-- Task data follows --
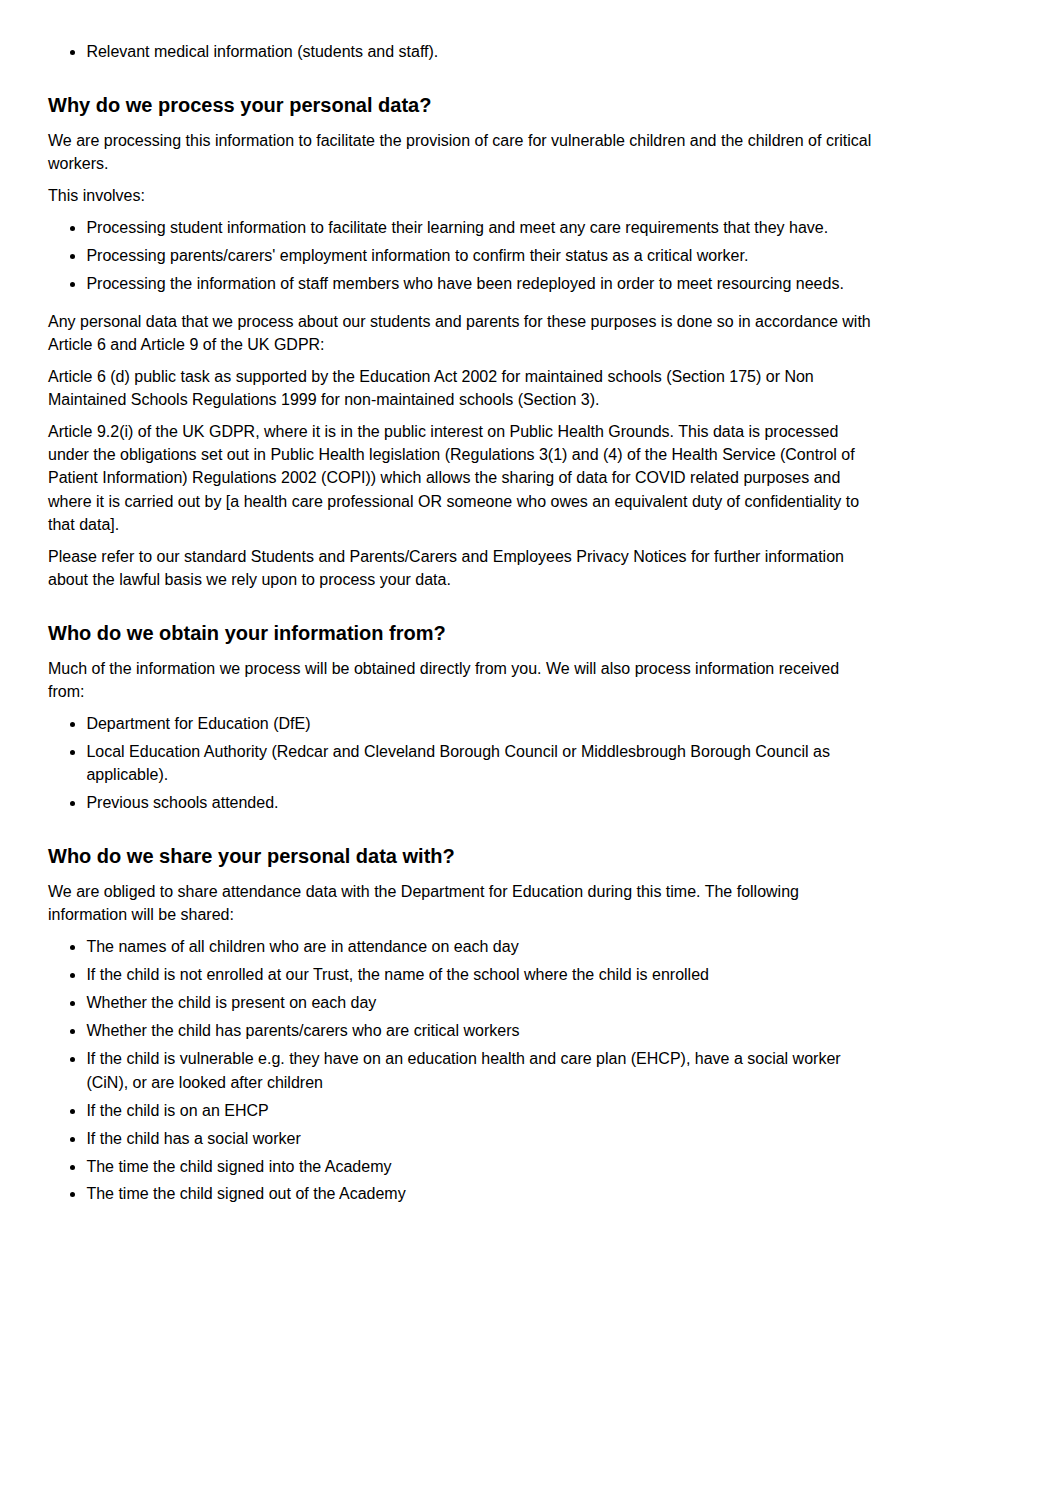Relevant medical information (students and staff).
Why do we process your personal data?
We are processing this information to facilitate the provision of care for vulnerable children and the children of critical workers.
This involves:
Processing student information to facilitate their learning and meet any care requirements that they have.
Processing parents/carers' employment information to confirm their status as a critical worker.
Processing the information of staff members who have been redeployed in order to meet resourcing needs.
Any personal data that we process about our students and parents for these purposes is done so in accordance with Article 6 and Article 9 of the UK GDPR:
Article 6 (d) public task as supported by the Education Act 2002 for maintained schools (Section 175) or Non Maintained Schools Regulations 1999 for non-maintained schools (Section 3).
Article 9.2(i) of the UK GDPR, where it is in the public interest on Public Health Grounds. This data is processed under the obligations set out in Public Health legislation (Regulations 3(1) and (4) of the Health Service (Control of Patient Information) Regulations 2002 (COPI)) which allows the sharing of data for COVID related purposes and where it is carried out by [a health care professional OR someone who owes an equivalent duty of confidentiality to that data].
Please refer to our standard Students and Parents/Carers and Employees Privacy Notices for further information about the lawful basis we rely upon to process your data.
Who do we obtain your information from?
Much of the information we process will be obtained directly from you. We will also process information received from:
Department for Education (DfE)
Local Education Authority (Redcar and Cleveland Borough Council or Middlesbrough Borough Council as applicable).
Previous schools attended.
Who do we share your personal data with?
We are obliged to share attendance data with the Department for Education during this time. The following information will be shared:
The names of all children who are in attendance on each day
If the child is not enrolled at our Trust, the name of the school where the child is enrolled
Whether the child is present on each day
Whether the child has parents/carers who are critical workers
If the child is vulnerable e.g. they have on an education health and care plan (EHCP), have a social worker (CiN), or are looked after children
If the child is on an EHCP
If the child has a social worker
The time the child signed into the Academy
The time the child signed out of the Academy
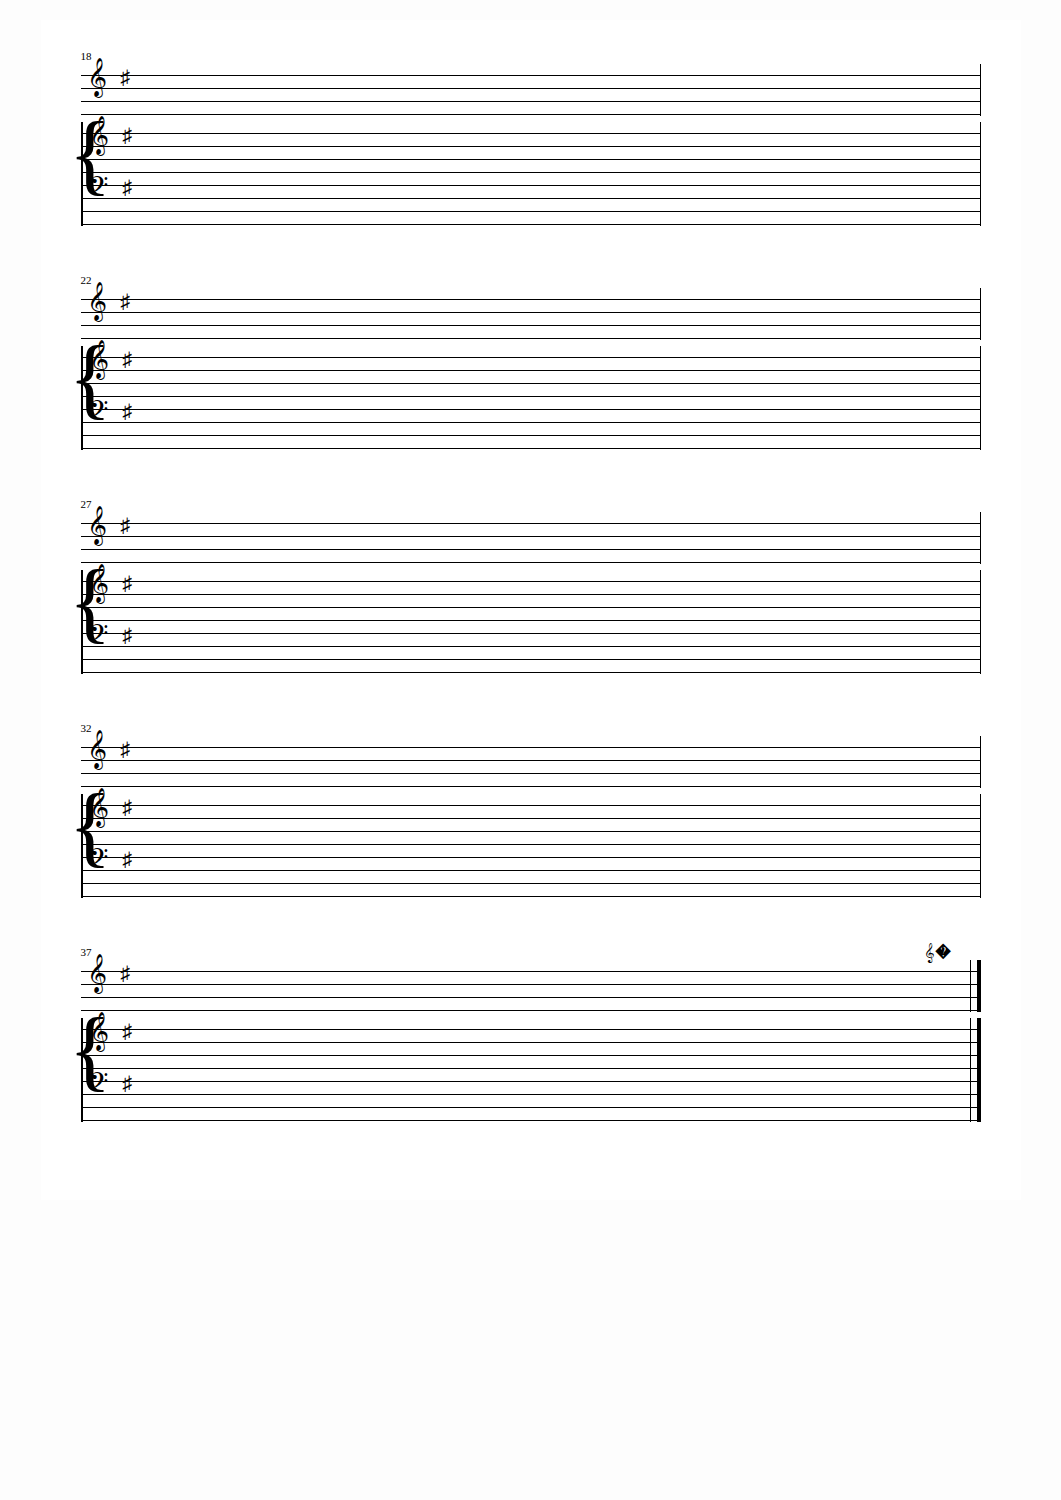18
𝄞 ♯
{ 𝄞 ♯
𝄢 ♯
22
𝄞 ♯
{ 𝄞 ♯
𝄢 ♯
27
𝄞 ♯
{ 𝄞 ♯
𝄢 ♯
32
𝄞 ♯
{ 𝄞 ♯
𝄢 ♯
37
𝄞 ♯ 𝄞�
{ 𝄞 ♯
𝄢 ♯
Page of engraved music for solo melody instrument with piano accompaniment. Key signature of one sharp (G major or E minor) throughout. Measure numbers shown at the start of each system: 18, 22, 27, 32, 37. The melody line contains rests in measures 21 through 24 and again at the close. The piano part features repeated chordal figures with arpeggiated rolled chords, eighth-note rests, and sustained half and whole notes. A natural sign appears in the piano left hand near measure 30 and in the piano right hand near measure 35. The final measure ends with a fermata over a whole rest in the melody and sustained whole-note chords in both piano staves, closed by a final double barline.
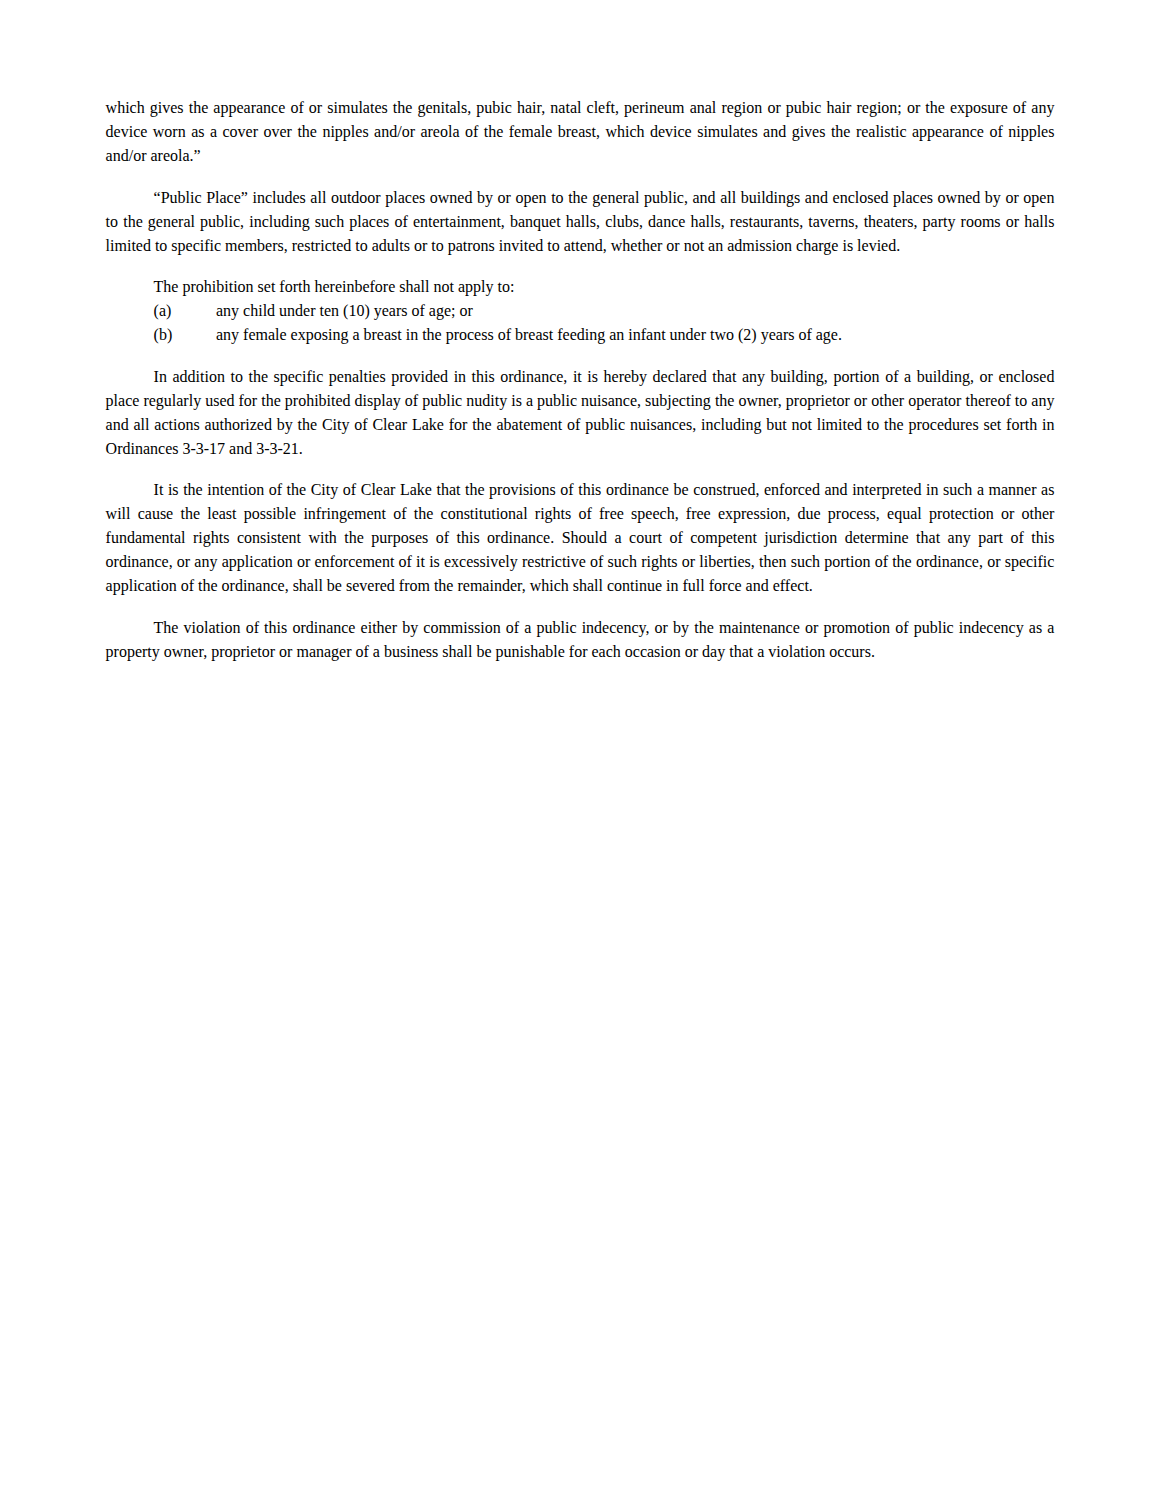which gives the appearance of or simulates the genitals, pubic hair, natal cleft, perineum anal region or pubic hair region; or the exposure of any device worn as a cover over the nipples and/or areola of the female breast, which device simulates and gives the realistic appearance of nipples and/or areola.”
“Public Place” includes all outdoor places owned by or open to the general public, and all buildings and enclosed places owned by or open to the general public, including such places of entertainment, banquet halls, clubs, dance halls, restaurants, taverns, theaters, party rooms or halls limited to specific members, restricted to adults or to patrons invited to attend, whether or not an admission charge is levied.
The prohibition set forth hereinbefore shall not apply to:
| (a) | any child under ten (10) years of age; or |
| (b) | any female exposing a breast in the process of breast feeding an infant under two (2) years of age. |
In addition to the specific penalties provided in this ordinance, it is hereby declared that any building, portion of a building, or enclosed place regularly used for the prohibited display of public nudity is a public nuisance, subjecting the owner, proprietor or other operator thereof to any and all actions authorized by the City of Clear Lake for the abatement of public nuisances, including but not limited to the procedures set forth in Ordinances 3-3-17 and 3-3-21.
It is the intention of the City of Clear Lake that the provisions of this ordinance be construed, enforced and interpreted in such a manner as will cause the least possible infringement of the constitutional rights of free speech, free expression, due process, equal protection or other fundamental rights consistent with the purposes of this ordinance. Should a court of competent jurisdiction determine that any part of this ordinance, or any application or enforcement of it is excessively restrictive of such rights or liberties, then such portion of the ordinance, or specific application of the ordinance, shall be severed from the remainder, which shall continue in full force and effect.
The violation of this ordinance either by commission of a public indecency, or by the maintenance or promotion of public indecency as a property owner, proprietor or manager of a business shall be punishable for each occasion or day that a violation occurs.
-- Task data concluded --
__What you have to do__. What the response needs is every entry, repeated exactly, and none of the pictures.

__Exercise answer__.
Relevant medical information (students and staff).
Why do we process your personal data?
We are processing this information to facilitate the provision of care for vulnerable children and the children of critical workers.
This involves:
Processing student information to facilitate their learning and meet any care requirements that they have.
Processing parents/carers' employment information to confirm their status as a critical worker.
Processing the information of staff members who have been redeployed in order to meet resourcing needs.
Any personal data that we process about our students and parents for these purposes is done so in accordance with Article 6 and Article 9 of the UK GDPR:
Article 6 (d) public task as supported by the Education Act 2002 for maintained schools (Section 175) or Non Maintained Schools Regulations 1999 for non-maintained schools (Section 3).
Article 9.2(i) of the UK GDPR, where it is in the public interest on Public Health Grounds. This data is processed under the obligations set out in Public Health legislation (Regulations 3(1) and (4) of the Health Service (Control of Patient Information) Regulations 2002 (COPI)) which allows the sharing of data for COVID related purposes and where it is carried out by [a health care professional OR someone who owes an equivalent duty of confidentiality to that data].
Please refer to our standard Students and Parents/Carers and Employees Privacy Notices for further information about the lawful basis we rely upon to process your data.
Who do we obtain your information from?
Much of the information we process will be obtained directly from you. We will also process information received from:
Department for Education (DfE)
Local Education Authority (Redcar and Cleveland Borough Council or Middlesbrough Borough Council as applicable).
Previous schools attended.
Who do we share your personal data with?
We are obliged to share attendance data with the Department for Education during this time. The following information will be shared:
The names of all children who are in attendance on each day
If the child is not enrolled at our Trust, the name of the school where the child is enrolled
Whether the child is present on each day
Whether the child has parents/carers who are critical workers
If the child is vulnerable e.g. they have on an education health and care plan (EHCP), have a social worker (CiN), or are looked after children
If the child is on an EHCP
If the child has a social worker
The time the child signed into the Academy
The time the child signed out of the Academy
18
𝄞 ♯
{ 𝄞 ♯
𝄢 ♯
22
𝄞 ♯
{ 𝄞 ♯
𝄢 ♯
27
𝄞 ♯
{ 𝄞 ♯
𝄢 ♯
32
𝄞 ♯
{ 𝄞 ♯
𝄢 ♯
37
𝄞 ♯ 𝄞�
{ 𝄞 ♯
𝄢 ♯
Page of engraved music for solo melody instrument with piano accompaniment. Key signature of one sharp (G major or E minor) throughout. Measure numbers shown at the start of each system: 18, 22, 27, 32, 37. The melody line contains rests in measures 21 through 24 and again at the close. The piano part features repeated chordal figures with arpeggiated rolled chords, eighth-note rests, and sustained half and whole notes. A natural sign appears in the piano left hand near measure 30 and in the piano right hand near measure 35. The final measure ends with a fermata over a whole rest in the melody and sustained whole-note chords in both piano staves, closed by a final double barline.
which gives the appearance of or simulates the genitals, pubic hair, natal cleft, perineum anal region or pubic hair region; or the exposure of any device worn as a cover over the nipples and/or areola of the female breast, which device simulates and gives the realistic appearance of nipples and/or areola.”
“Public Place” includes all outdoor places owned by or open to the general public, and all buildings and enclosed places owned by or open to the general public, including such places of entertainment, banquet halls, clubs, dance halls, restaurants, taverns, theaters, party rooms or halls limited to specific members, restricted to adults or to patrons invited to attend, whether or not an admission charge is levied.
The prohibition set forth hereinbefore shall not apply to:
| (a) | any child under ten (10) years of age; or |
| (b) | any female exposing a breast in the process of breast feeding an infant under two (2) years of age. |
In addition to the specific penalties provided in this ordinance, it is hereby declared that any building, portion of a building, or enclosed place regularly used for the prohibited display of public nudity is a public nuisance, subjecting the owner, proprietor or other operator thereof to any and all actions authorized by the City of Clear Lake for the abatement of public nuisances, including but not limited to the procedures set forth in Ordinances 3-3-17 and 3-3-21.
It is the intention of the City of Clear Lake that the provisions of this ordinance be construed, enforced and interpreted in such a manner as will cause the least possible infringement of the constitutional rights of free speech, free expression, due process, equal protection or other fundamental rights consistent with the purposes of this ordinance. Should a court of competent jurisdiction determine that any part of this ordinance, or any application or enforcement of it is excessively restrictive of such rights or liberties, then such portion of the ordinance, or specific application of the ordinance, shall be severed from the remainder, which shall continue in full force and effect.
The violation of this ordinance either by commission of a public indecency, or by the maintenance or promotion of public indecency as a property owner, proprietor or manager of a business shall be punishable for each occasion or day that a violation occurs.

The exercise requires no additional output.